Sunday, December 02, 2012

Yet more on Larry Mitchell's sunny op-ed on why law school is a good idea.

On another blog (Law School Survival Manual), I've spent a bit of time ruminating over just what in Larry Mitchell's op-ed rubbed me the wrong way.  (See here.)  Other folks are saying the same thing, often in better ways (take a gander at the updates to my post for two such examples, and to the postings on Inside the Law School Scam (starting here). 

I guess what frustrates me most is the sense that decanal groupthink is trying to wish away a lot of the problems that face legal education.  There were many, many kudos to the Mitchell op-ed on one of the deans' listservs.  If those kudos had been from the very top law schools, I'd have understood.  Law degrees from Harvard, Yale, Stanford, and other such schools are likely to be exceptionally good investments.  (After all, I benefit greatly from my degree from Stanford.*)

But when good, but not elite, schools are making their case for law school being a good investment, they can't just trot out the "we train you to think!" and "law is a lifetime career!" arguments.  I don't think that the first of those arguments applies just to law schools (pretty much any good education will train someone to think well).  And I don't think that the "law is a lifetime career" theory works when a law graduate can't get a first law job within a reasonable time.  The "you can use a law degree in other careers" argument is true, of course, but just because someone can use a legal education in other fields doesn't mean that spending six figures to get that degree is always a good idea.

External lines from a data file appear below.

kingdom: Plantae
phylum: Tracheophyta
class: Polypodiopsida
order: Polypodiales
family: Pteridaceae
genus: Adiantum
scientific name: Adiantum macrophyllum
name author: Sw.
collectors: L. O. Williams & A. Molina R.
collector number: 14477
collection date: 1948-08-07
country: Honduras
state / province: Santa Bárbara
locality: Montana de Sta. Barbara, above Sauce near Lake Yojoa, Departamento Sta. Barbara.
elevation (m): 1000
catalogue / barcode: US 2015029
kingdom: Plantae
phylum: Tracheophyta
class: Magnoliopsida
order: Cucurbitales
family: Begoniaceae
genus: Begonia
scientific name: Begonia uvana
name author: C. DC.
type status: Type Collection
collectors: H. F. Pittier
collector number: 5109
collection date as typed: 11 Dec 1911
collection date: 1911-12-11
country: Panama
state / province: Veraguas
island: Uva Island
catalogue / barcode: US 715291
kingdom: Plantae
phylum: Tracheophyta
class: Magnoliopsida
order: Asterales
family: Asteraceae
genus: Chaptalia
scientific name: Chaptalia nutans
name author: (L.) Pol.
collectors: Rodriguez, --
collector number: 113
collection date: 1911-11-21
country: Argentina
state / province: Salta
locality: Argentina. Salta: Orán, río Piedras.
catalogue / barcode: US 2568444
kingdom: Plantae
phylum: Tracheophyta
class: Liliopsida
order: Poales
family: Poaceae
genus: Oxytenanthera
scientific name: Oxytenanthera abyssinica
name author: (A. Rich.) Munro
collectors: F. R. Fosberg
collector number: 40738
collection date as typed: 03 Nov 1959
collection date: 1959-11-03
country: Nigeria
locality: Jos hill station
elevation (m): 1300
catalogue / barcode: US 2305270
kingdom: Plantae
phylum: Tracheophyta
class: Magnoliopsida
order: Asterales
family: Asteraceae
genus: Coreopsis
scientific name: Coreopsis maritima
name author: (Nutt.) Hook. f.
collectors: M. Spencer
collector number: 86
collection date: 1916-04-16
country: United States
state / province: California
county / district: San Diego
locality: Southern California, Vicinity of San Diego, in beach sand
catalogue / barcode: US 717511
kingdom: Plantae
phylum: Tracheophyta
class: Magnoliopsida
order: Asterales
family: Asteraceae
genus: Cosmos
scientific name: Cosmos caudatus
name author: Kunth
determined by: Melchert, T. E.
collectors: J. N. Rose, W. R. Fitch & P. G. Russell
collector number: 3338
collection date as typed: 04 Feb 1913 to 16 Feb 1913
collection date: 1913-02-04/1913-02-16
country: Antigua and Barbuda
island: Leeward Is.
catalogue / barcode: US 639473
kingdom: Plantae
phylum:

I'm as proud of legal education as every other law dean is,** but I want students to enter law school with their eyes open.  (I also want law schools to provide applicants with accurate data so that they can make good choices about whether to attend law school.)

Data + realistic expectations = good choices.
Assertions + wishful thinking = a disaster in the making.



* Although, to be fair, my degree from Rice is nearer and dearer to my heart, but that's probably true of most folks' feelings about their undergraduate degrees.
** Even though I'm just an interim dean.